LA POLIZIA DI STATO ARRESTA UN ESTORSORE
Bovalino, 15 novembre 2008
Nell’ambito
di meticolose ed articolate indagini dirette dal dirigente del Commissariato di
Bovalino Luciano Rindone, coadiuvato Squadra Mobile di Reggio Calabria, nella
mattinata di ieri hanno tratto in arresto Nicola Berlingeri, di anni 43, nomade,
residente a Bovalino, pluripregiudicato per numerosissima reati contro il
patrimonio, già sottoposto alla misura di prevenzione personale della
Sorveglianza Speciale della P.S. All’arresto, come dicevamo, si è giunti dopo
appostamenti, riscontri telefonici, pedinamenti nel contesto delle costanti
operazioni di polizia tendenti a contrastare la criminalità organizzata con
particolare riferimento alle estorsioni, un male che continua a colpire
cittadini inermi, in barba alle più elementari norme del vivere civile. La
Polizia di Stato di Bovalino ha quindi inanellato un altro successo, affidando
alle “cure” del carcere mandamentale di Locri un altro della banda degli
estorsori.
La strategia adottata per l’illecita attività consisteva nel rubare autovetture, autocarri e quant’altro avesse comunque un certo valore commerciale e nasconderli in un luogo sicuro, senza manometterli o tentarne la vendita. Il complice o i complici –sono in corso interrogatori ed identificazione di alcuni aderenti al clan dei nomadi, nell’immediatezza del fatto avvicinava i proprietari degli autoveicoli rubati facendo loro capire che con il pagamento di una somma (che variava a seconda dell’importanza del mezzo), sarebbe stato possibile recuperarlo nella sua integrità. In questo modo, il misero che aveva subito il furto, nella speranza di ritrovare la refurtiva, non produceva denuncia né al Commissariato né all’Arma dei Carabinieri, in attesa che il “caso” si risolvesse in modo positivo e senza “rumori”. Se l’”affare” si concludeva, al derubato veniva data informativa precisa dove ritrovare la refurtiva. recava in un posto prestabito e si riprendeva il proprio autoveicolo. , non produceva denuncia né al Commissariato né all’Arma dei Carabienieri, in attesa che il “caso” si risolvesse in modo positivo e senza “rumori”. In questo modo la banda era sicura di incassare il malloppo e di considerare, per il momento, “il caso chiuso”. L’ultimo di tali illeciti è stato fatale per l’arrestato.

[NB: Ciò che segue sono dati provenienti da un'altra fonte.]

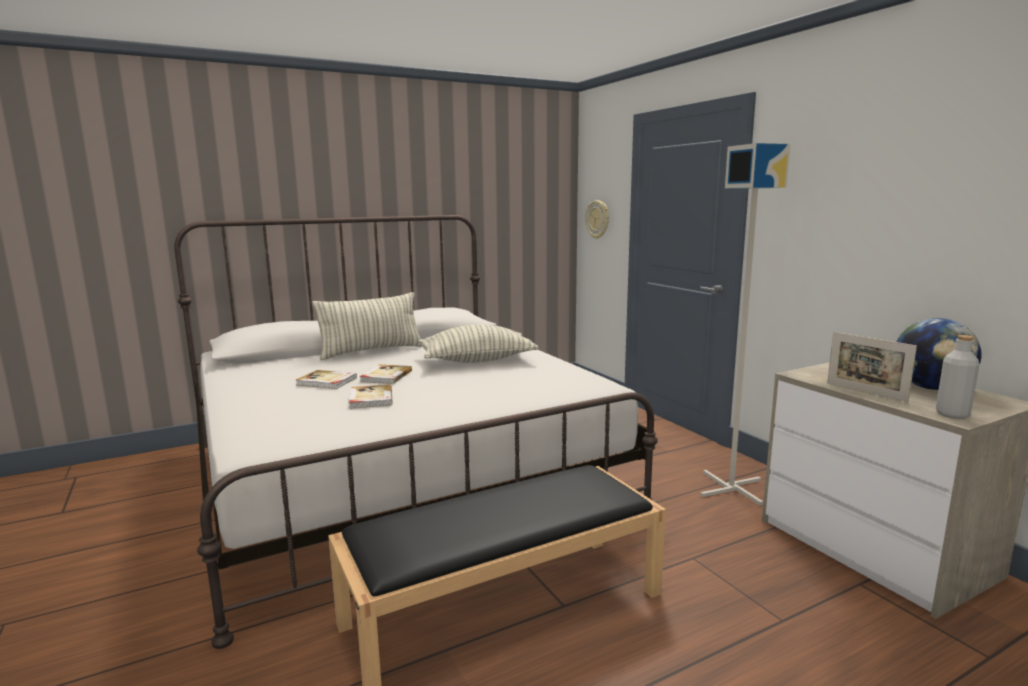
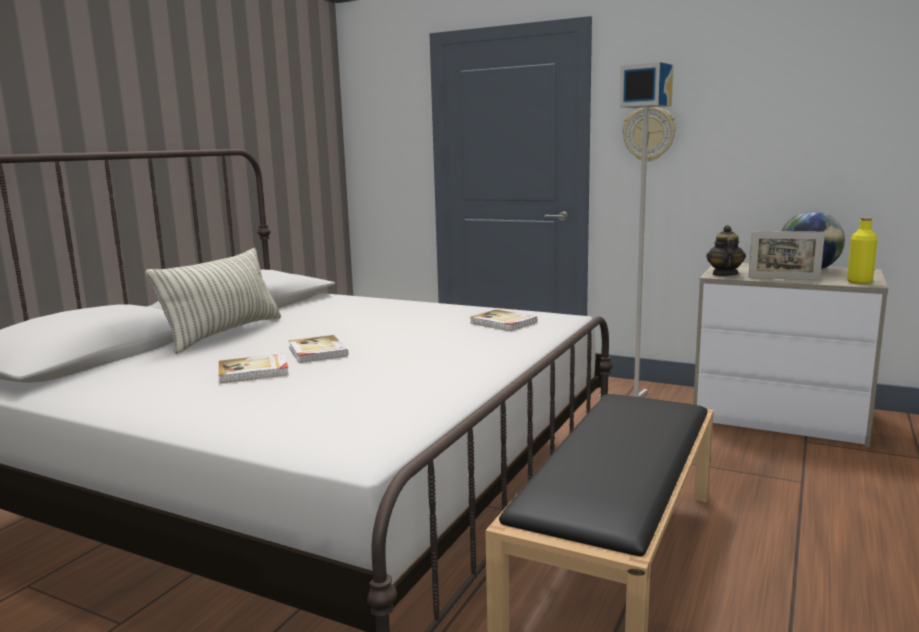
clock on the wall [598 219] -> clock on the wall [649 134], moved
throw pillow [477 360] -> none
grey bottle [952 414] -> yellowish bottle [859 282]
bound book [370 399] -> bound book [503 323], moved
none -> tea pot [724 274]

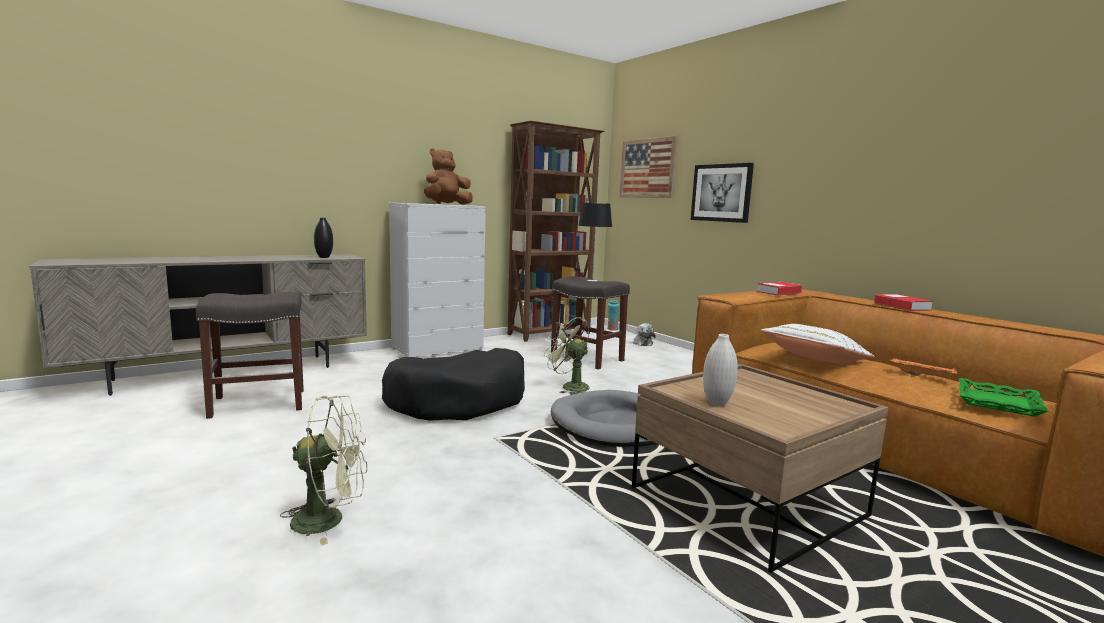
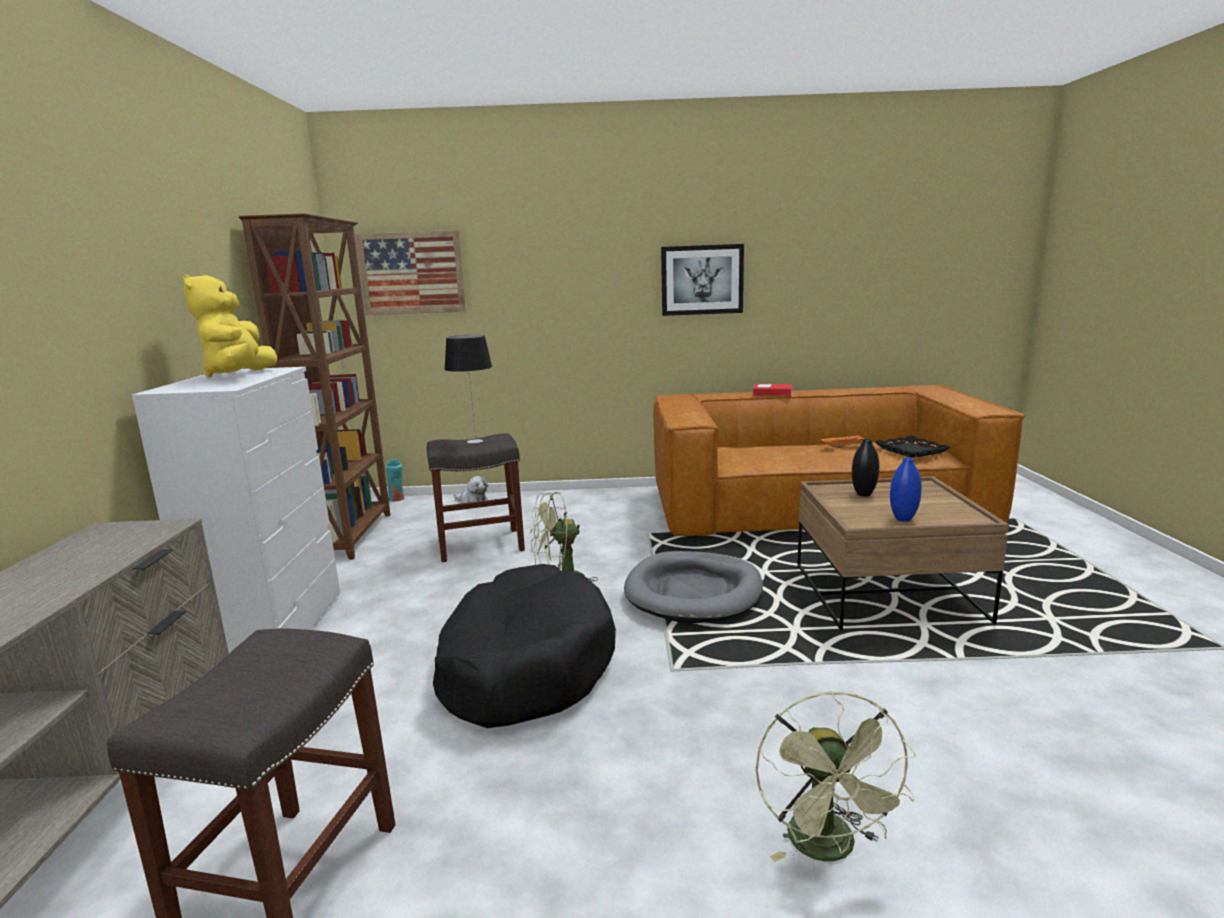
brown cuddly toy [447 204] -> yellowish cuddly toy [240 375]
picture [721 193] -> picture [702 280], moved
black vase [324 257] -> black vase [863 494], moved
bound book [778 292] -> none
white throw pillow [814 360] -> none
white vase [717 403] -> bluish vase [903 519]
green-coloured carrying tray [999 403] -> black carrying tray [911 450]
green-coloured cooling fan [330 520] -> green-coloured cooling fan [829 849], 150 degrees clockwise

Gli investigatori della Polizia di Stato di Bovalino, dopo una serie di servizi di osservazione e pedinamento, hanno accertato che il Berlingeri era l’uomo che veniva contattato dalle vittime dei furti d’auto ed egli stesso, successivamente, stabiliva il prezzo per la restituzione dei mezzi rubati, prospettando loro che soltanto pagando si sarebbe potuto evitare la distruzione totale dell’autoveicolo, destinato, in quest'ultimo ed estremo caso allo smontaggio dei pezzi. Un modo "elegante" ed estremamenete convincente per ottenere il cosiddetto “cavallo di ritorno” che però, questa volta è fallito e le manette sono scattate per fermare l’attività criminosa del Berlingeri. Secondo il Commissario Capo Luciano Rindone, non si esclude che siano stati diversi i cittadini vittime di questa pratica delittuosa soprattutto nei comuni di Ardore e Bovalino ove il Questore della provincia di Reggio Calabria ha inteso intensificare i controlli allo scopo di scongiurare e prevenire episodi e reati cosiddetti “predatori”.